Travail dissimulé et estime de soi
Une sociologie du rapport moral face aux règles formelles
Dans le but de mieux comprendre le recours au travail dissimulé - communément appelé travail au noir - par des personnes qui disposent de toutes les autorisations nécessaires, ce livre approfondit le rapport que celles-là entretiennent face au Droit et à l'État. Loin de se réduire à une stratégie rationnelle de fraude économique, le travail au noir s'explique davantage par la saisie d'opportunités de rémunération, qui s'avèrent finalement non déclarées et donc illégales. Or, si les personnes acceptent de telles conditions, c'est parce que ces dernières suscitent l'espoir d'une reconnaissance sociale qui a pu faire défaut dans leur parcours de vie.

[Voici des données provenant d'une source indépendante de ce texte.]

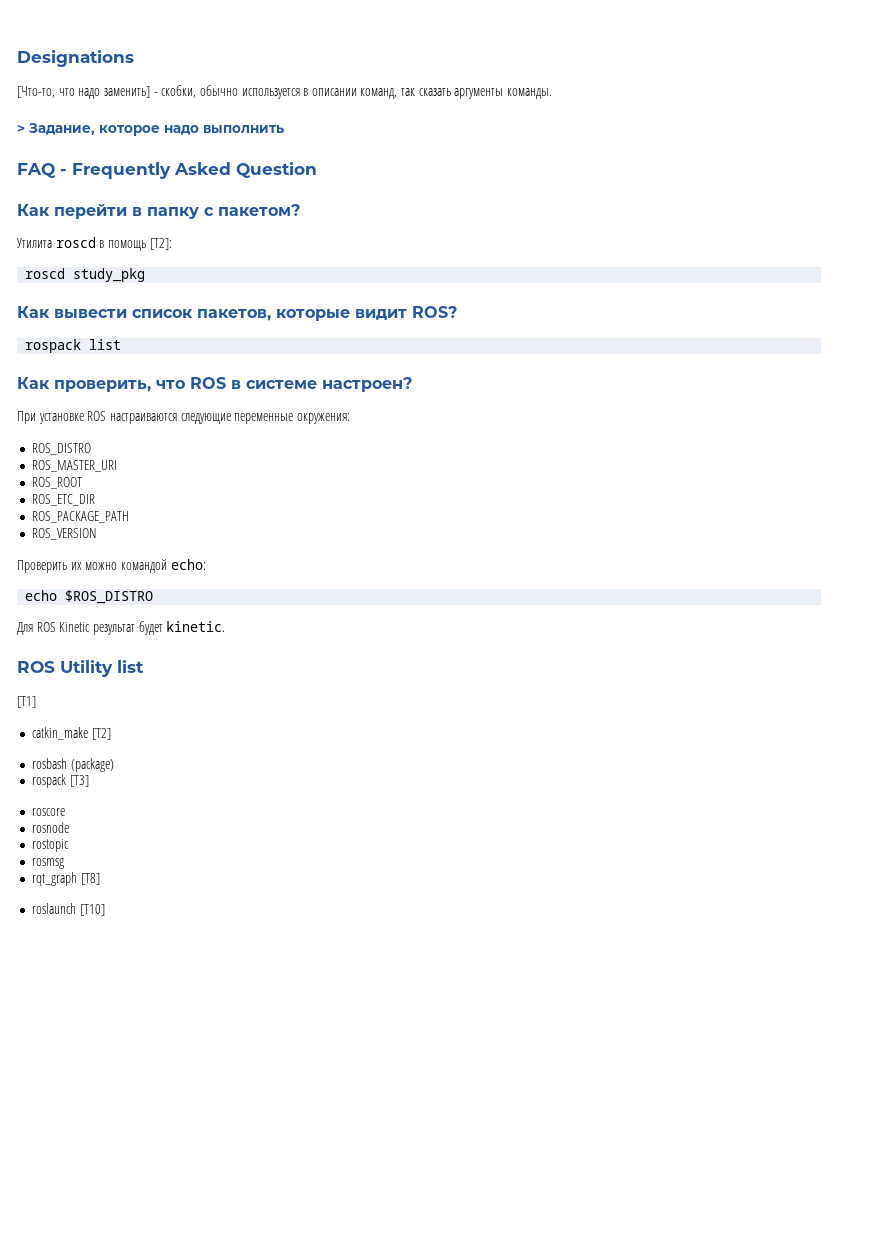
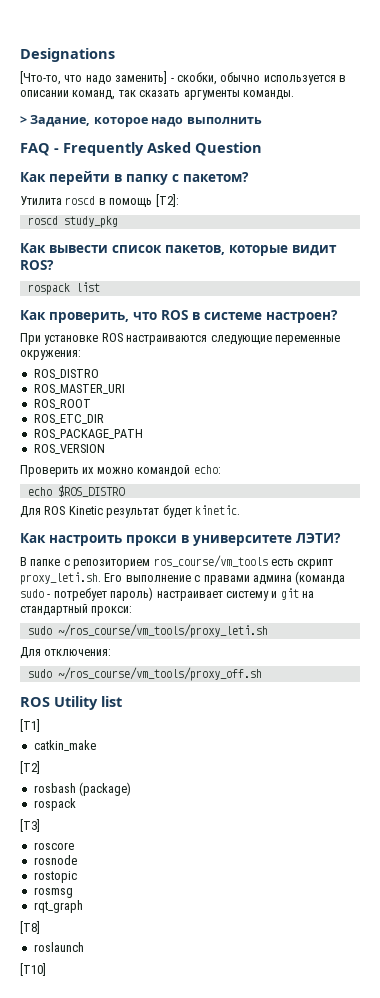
(226, 626) none -> [20,533,341,546] [20,555,334,569] [20,571,346,585] [20,587,314,601] [20,604,133,616] [27,624,268,638] [20,647,112,659] [27,667,262,681] // Как настроить прокси в университете ЛЭТИ? // В папке с репозиторием ros_course/vm_tools есть скрипт proxy_leti.sh. Его выполнение с правами админа (команда sudo - потребует пароль) настраивает систему и git на стандартный прокси: // sudo ~/ros_course/vm_tools/proxy_leti.sh // Для отключения: // sudo ~/ros_course/vm_tools/proxy_off.sh
(88, 733) none -> (96, 745) //
(66, 781) none -> (76, 804) //
(77, 879) none -> (83, 906) //
(76, 908) none -> (84, 947) //

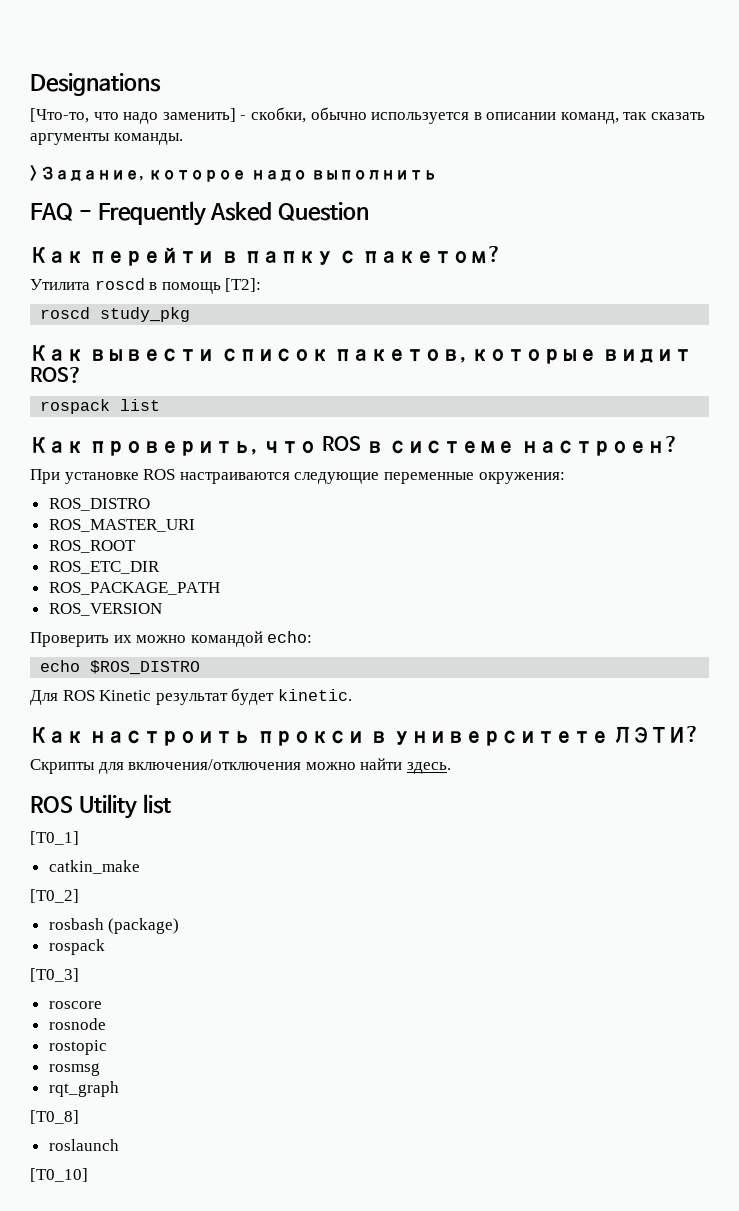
[20,555,334,569] [20,571,346,585] [20,587,314,601] [20,604,133,616] [27,624,268,638] [20,647,112,659] [27,667,262,681] В папке с репозиторием ros_course/vm_tools есть скрипт proxy_leti.sh. Его выполнение с правами админа (команда sudo - потребует пароль) настраивает систему и git на стандартный прокси: // sudo ~/ros_course/vm_tools/proxy_leti.sh // Для отключения: // sudo ~/ros_course/vm_tools/proxy_off.sh -> [30,758,451,774] Скрипты для включения/отключения можно найти здесь.
[20,719,40,732] [T1] -> [30,831,79,845] [T0_1]
[20,761,40,774] [T2] -> [30,889,79,903] [T0_2]
[20,819,40,832] [T3] -> [30,968,79,982] [T0_3]
[20,921,40,934] [T8] -> [30,1110,79,1124] [T0_8]
[20,963,46,976] [T10] -> [30,1168,88,1182] [T0_10]

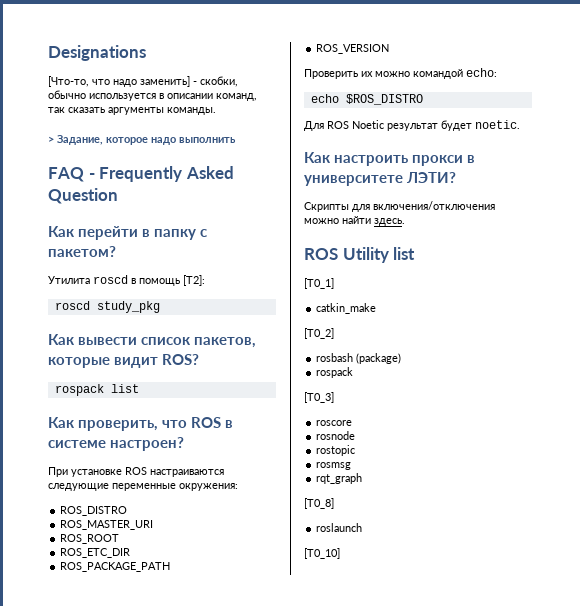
[99,690,152,701] Kinetic -> [352,120,384,129] Noetic
[277,689,352,701] kinetic. -> [475,120,520,129] noetic.

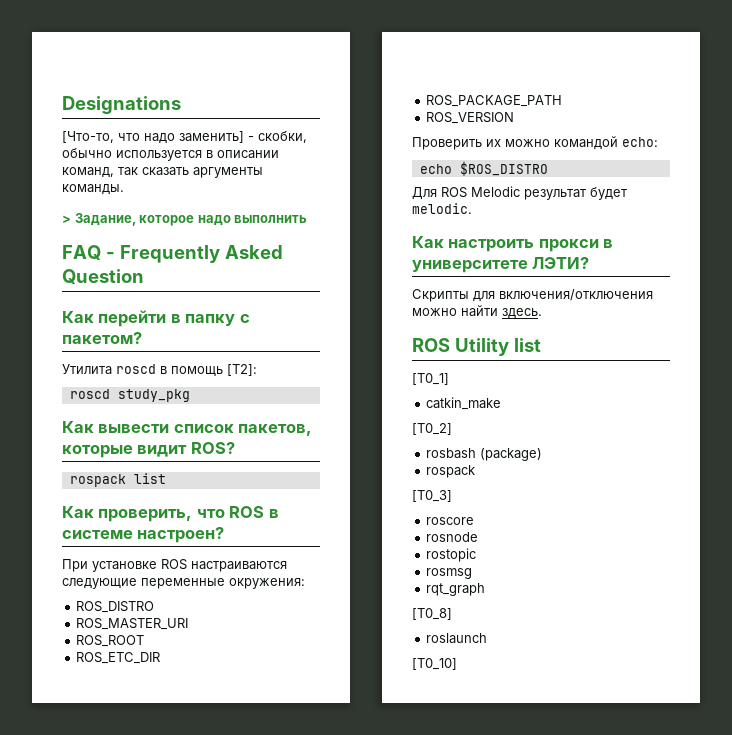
[352,120,384,129] Noetic -> [471,186,520,197] Melodic
[475,120,520,129] noetic. -> [412,203,472,214] melodic.

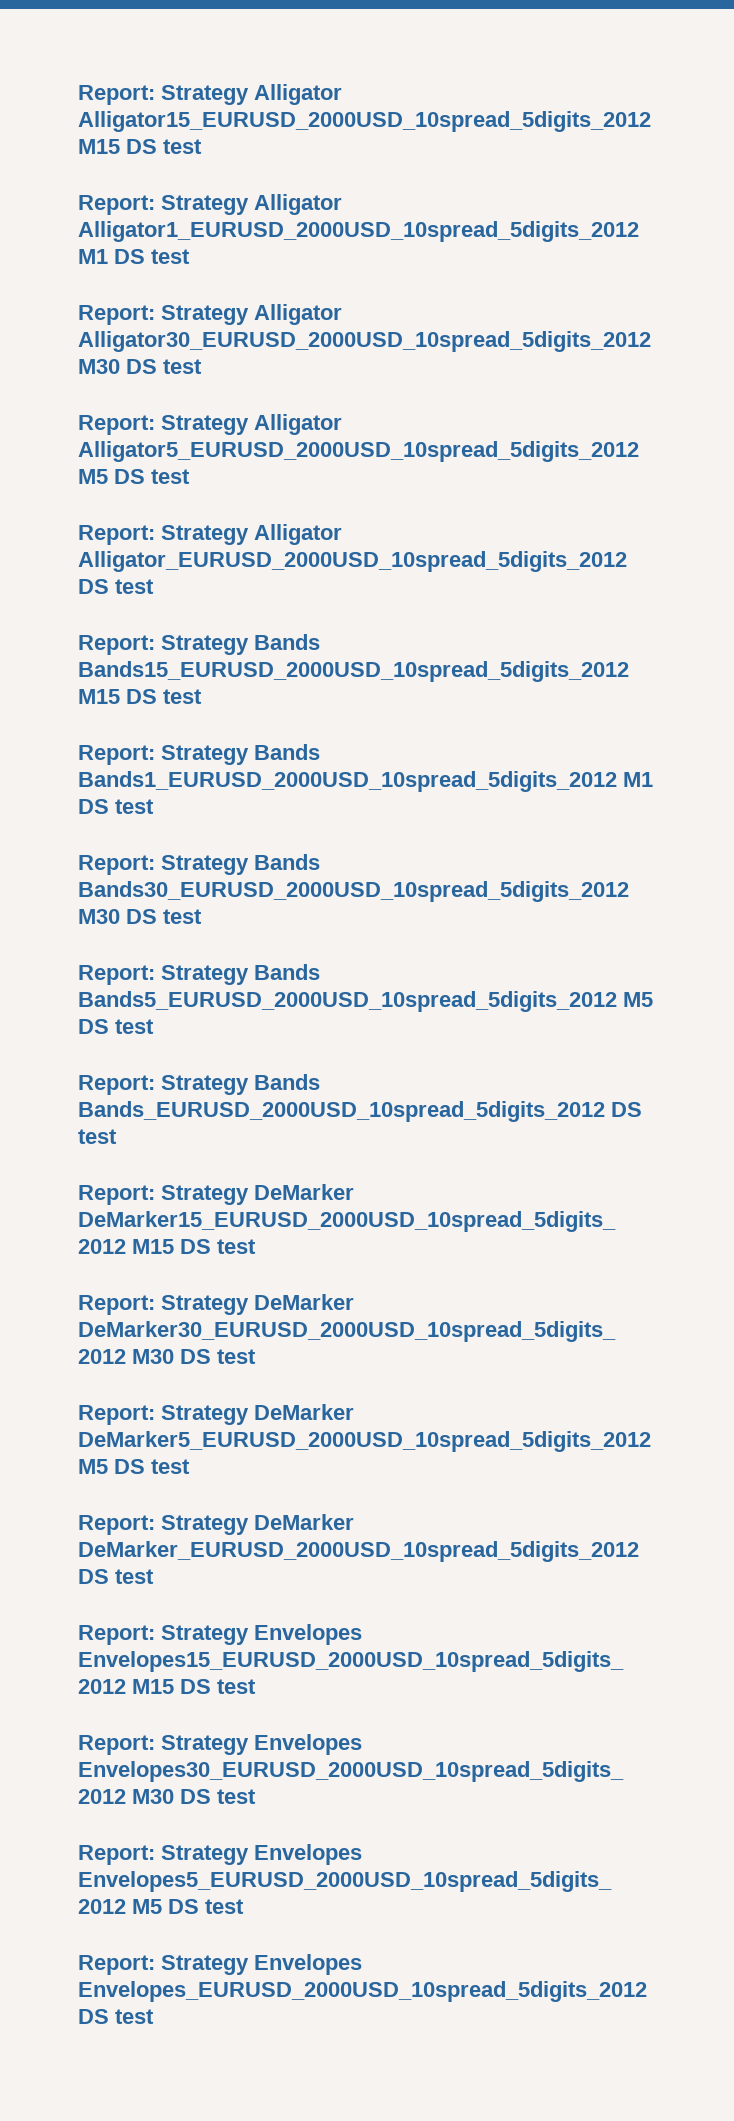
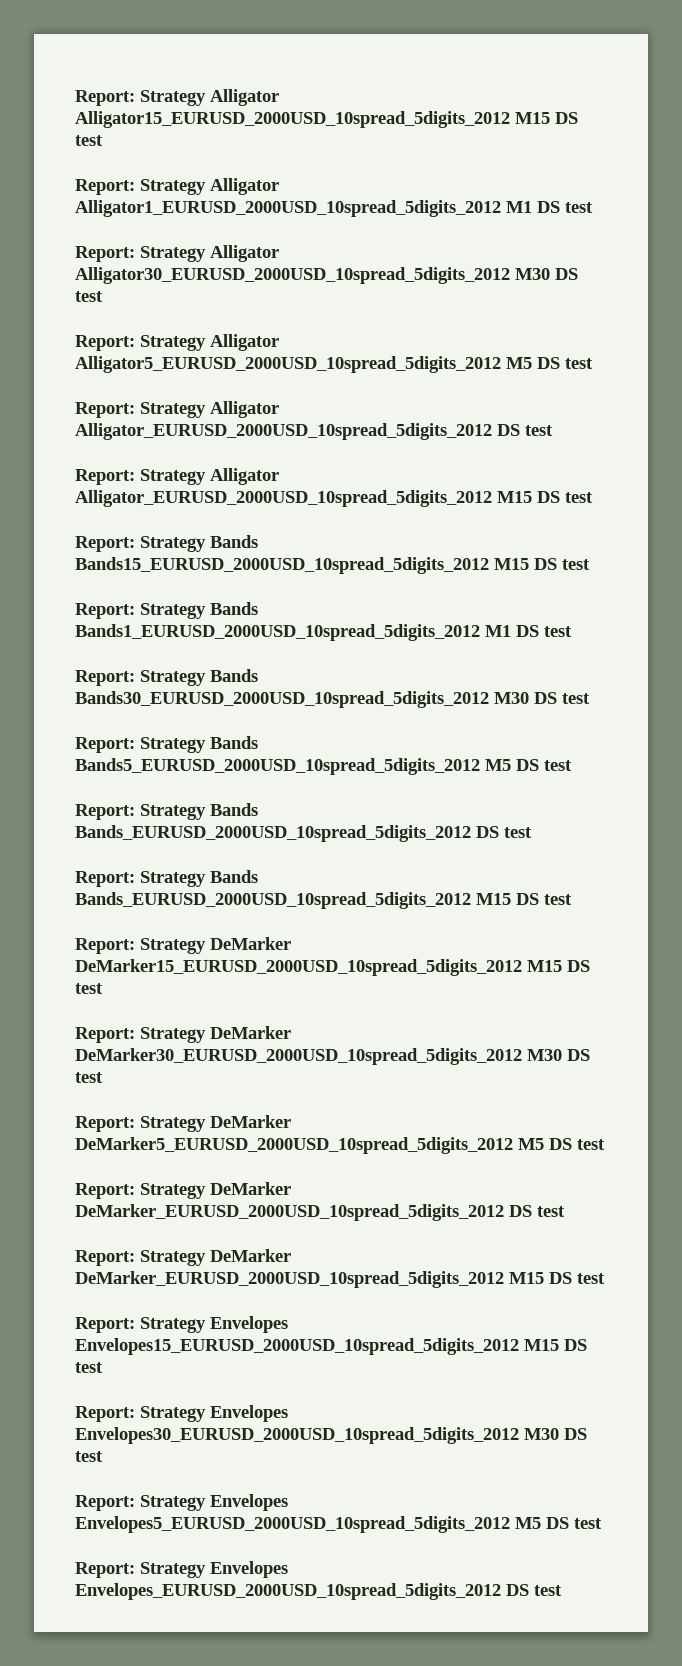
(154, 586) none -> [75,468,279,485] [75,490,593,507] // Report: Strategy Alligator Alligator_EURUSD_2000USD_10spread_5digits_2012 M15 DS test
(117, 1136) none -> [75,870,258,887] [75,892,572,909] // Report: Strategy Bands Bands_EURUSD_2000USD_10spread_5digits_2012 M15 DS test
(154, 1576) none -> [75,1249,291,1266] [75,1271,605,1288] // Report: Strategy DeMarker DeMarker_EURUSD_2000USD_10spread_5digits_2012 M15 DS test

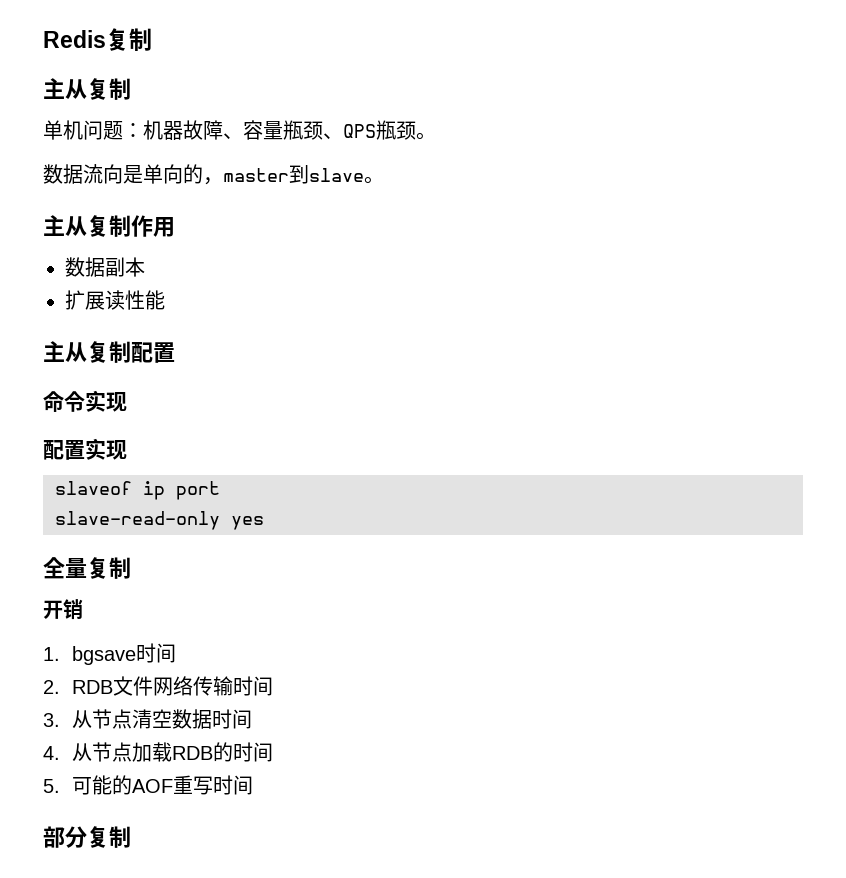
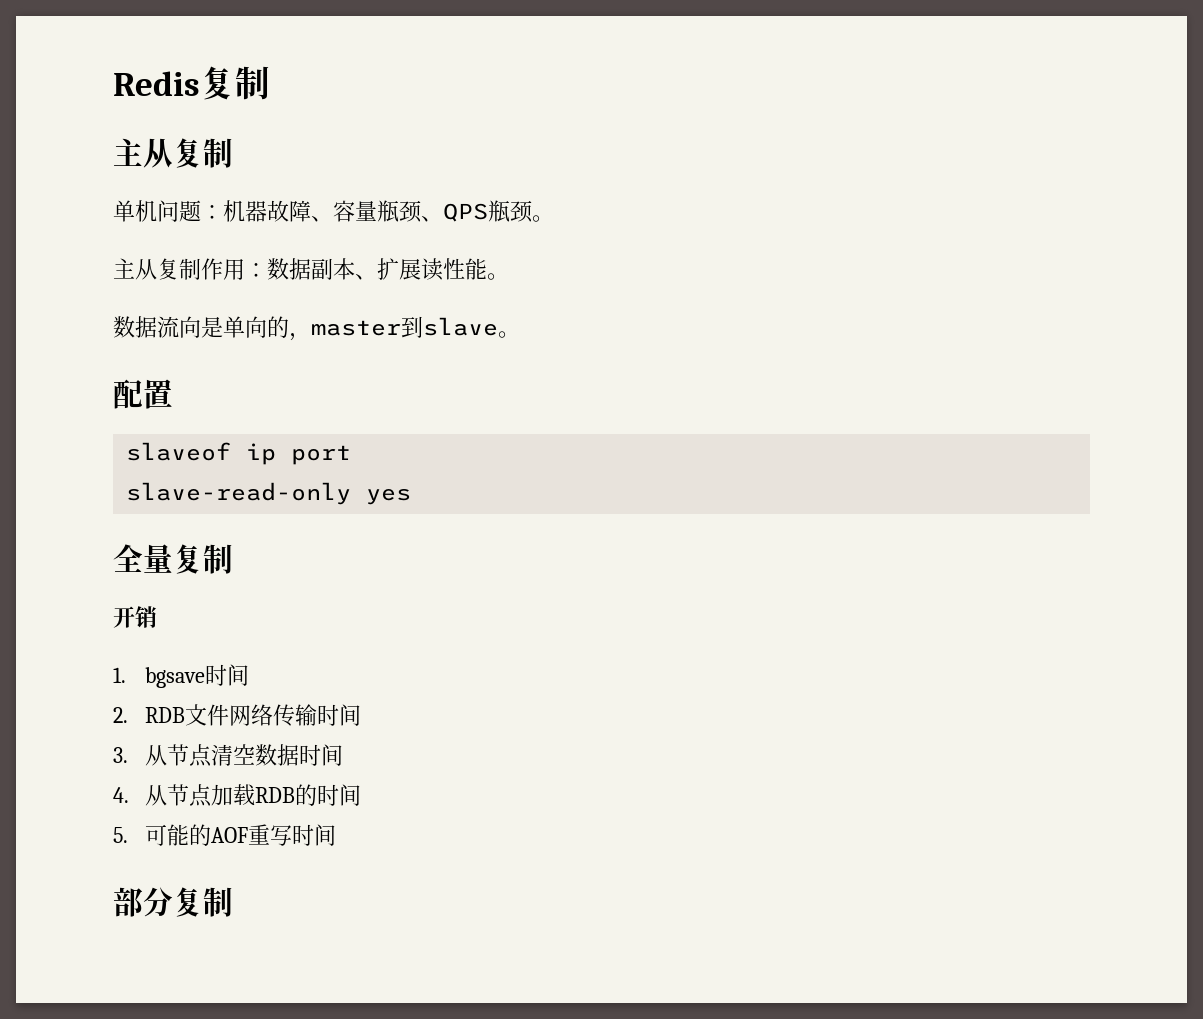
(436, 136) none -> [113,258,509,281] // 主从复制作用：数据副本、扩展读性能。
[43,215,175,237] [65,257,145,277] [65,290,165,310] [43,341,175,363] [43,390,127,412] [43,438,127,460] 主从复制作用 // 数据副本 // 扩展读性能 // 主从复制配置 // 命令实现 // 配置实现 -> [113,379,173,409] 配置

Tout en violant les lois régissant les activités économiques, les travailleurs au noir tendent à se conformer aux normes de l'employabilité valorisées par l'organisation contemporaine du travail. Les pratiques non déclarées au fisc et aux assurances sociales confèrent certainement une estime sociale à ceux qui y recourent en ce qu'elles améliorent leur performance sur le marché du travail. Toutefois, en opérant dans l'illégalité, et en absence de protections sociales, ces personnes s'exposent non seulement à des sanctions pénales, mais également à une plus grande vulnérabilité. La reconnaissance sociale espérée à travers une activité dissimulée s'avère donc bien souvent un leurre, car elle ne s'accompagne pas des conditions légales et matérielles aptes à garantir un épanouissement, ni au travail ni dans la sphère privée.